The Deppe case joins others also filed in the Southern District of Indiana on similar claims. In 2012 a former college quarterback filed suit on behalf of a putative class against the NCAA, alleging that the NCAA’s former ban on multiyear scholarships and the cap on scholarships constituted a concerted effort to thwart competition. Rock v. NCAA, case no 1:12-cv-01019 (S.D. Ind.). The court denied the NCAA’s motion to dismiss the second amended complaint in Rock in 2013. In 2015, plaintiff Rock filed a third amended complaint. Briefing on the class certification is complete, but no decision on class has been issued. The jury trial date is set for February 2017. This past November, another former football player sued the NCAA over the scholarship caps, the former scholarship limits, and the one-year residence requirement. Pugh v. NCAA, case no. 1:15-cv-01747 (S.D. Ind.). However, since Pugh is no longer eligible, there may be flaws in his ability to be a class representative. Also, in January, the NCAA filed a motion in Pugh for dismissal of the one-year residence claims. (The NCAA acknowledged that in Rock, the court already decided that the scholarship caps and limits claims were sufficiently pled.) One could surmise that Peter Deppe is being sent on the playing field to ensure that the proposed class (and their counsel) have all their necessary bases touched.

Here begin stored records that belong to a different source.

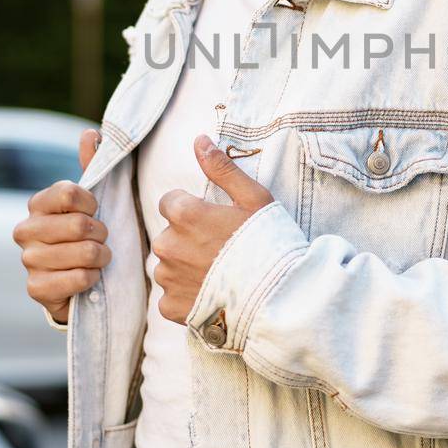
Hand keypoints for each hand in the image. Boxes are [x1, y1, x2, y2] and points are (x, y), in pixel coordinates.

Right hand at [12, 128, 111, 325]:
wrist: (80, 281)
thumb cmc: (88, 234)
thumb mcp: (93, 201)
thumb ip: (92, 166)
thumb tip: (91, 133)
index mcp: (38, 203)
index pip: (70, 193)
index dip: (93, 204)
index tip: (97, 212)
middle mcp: (25, 230)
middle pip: (80, 225)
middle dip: (102, 234)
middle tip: (103, 240)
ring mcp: (28, 260)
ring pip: (84, 253)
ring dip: (100, 258)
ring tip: (98, 259)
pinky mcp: (35, 289)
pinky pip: (77, 279)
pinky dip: (91, 279)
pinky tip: (89, 278)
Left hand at [152, 133, 275, 324]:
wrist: (280, 297)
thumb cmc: (271, 243)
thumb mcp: (253, 198)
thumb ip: (221, 169)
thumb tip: (199, 139)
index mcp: (184, 214)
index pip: (170, 203)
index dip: (194, 212)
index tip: (216, 223)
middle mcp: (168, 245)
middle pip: (169, 235)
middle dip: (188, 240)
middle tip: (222, 251)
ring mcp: (168, 278)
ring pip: (169, 266)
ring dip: (186, 268)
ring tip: (218, 276)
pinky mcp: (170, 307)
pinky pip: (171, 296)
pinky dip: (186, 297)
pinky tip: (212, 296)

It has now been over 30 years since the Supreme Court, in NCAA v. Board of Regents of the Univ. of Okla., 468.U.S. 85 (1984), began to subject various aspects of the college athletic regime to antitrust scrutiny when it struck down the NCAA’s restrictions on televised college football as an unreasonable output-reducing restraint. In recent years, the trickle of such litigation has grown to a cascade as the money and stakes surrounding the major college sports have grown. These new cases challenging the NCAA’s scholarship caps and one-year residence requirements are ones to watch.